HHS Secretary Alex Azar says current interpretations of the two privacy laws…are not just impeding value-based arrangements in healthcare. They can also get in the way of communities and families working together to combat our country’s crisis of opioid addiction, another top priority for President Trump.
Azar made the comments during a speech to the Heritage Foundation July 26.
Expect a request for information (RFI) from HHS in the coming months about altering the HIPAA Privacy Rule and 42 CFR Part 2 to make it easier for doctors, hospitals, and payers to coordinate in delivering value-based care and fighting the opioid addiction crisis.
Industry advocates including the American Hospital Association (AHA) support amending 42 CFR Part 2 so information about substance abuse patients could be shared with other providers without patient consent. Currently, confidentiality under CFR Part 2 can get in the way of medical treatment for those treated for addiction, advocates argue.

**Records shown**

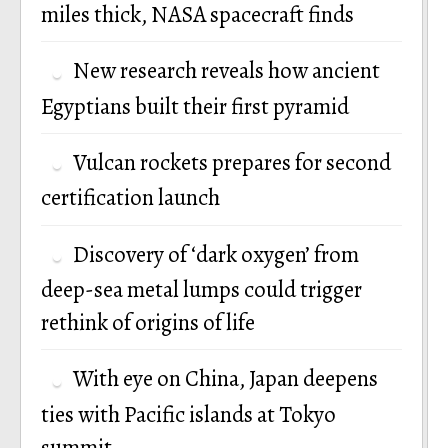
miles thick, NASA spacecraft finds
New research reveals how ancient
Egyptians built their first pyramid
Vulcan rockets prepares for second
certification launch
Discovery of ‘dark oxygen’ from
deep-sea metal lumps could trigger
rethink of origins of life
With eye on China, Japan deepens
ties with Pacific islands at Tokyo
summit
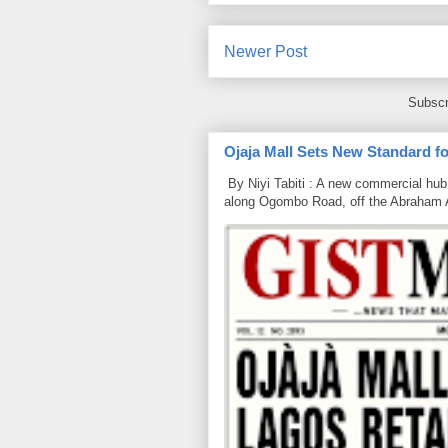
Newer Post
Subscr
Ojaja Mall Sets New Standard for
By Niyi Tabiti : A new commercial hub 
along Ogombo Road, off the Abraham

**Check your understanding**
A – In the article on HHS and the privacy laws, repeat the wording starting with "HHS Secretary Alex" and going on through "Foundation July 26.".
B – According to the article on HHS and the privacy laws, where and when did Azar make his comments?
C – Pick up the article on HHS and the privacy laws after its final sentence and write what comes next.

**Responses by item number**
A –
HHS Secretary Alex Azar says current interpretations of the two privacy laws…are not just impeding value-based arrangements in healthcare. They can also get in the way of communities and families working together to combat our country’s crisis of opioid addiction, another top priority for President Trump.
Azar made the comments during a speech to the Heritage Foundation July 26.

B – Azar made the comments during a speech to the Heritage Foundation on July 26.

C –
The same day Azar made the remarks to the Heritage Foundation, a bipartisan group of House representatives, led by Adam Schiff (D-CA) asked Azar for an update on HHS’ implementation of the Compassionate Communication on HIPAA provision authorized in the 21st Century Cures Act. The provision clarifies when providers could share information with patients’ caregivers about mental health and substance abuse. The letter stated,
As long as misconceptions or ignorance of the rights and responsibilities associated with the privacy rule persist, HIPAA may continue to hinder necessary communication with significant implications for patient care and public safety in circumstances in which providers are legally allowed to share information.
The letter was signed by: Representatives John Katko (R-NY), Grace Napolitano (D-CA), Gus Bilirakis (R-FL), Jimmy Panetta (D-CA), and Salud Carbajal (D-CA).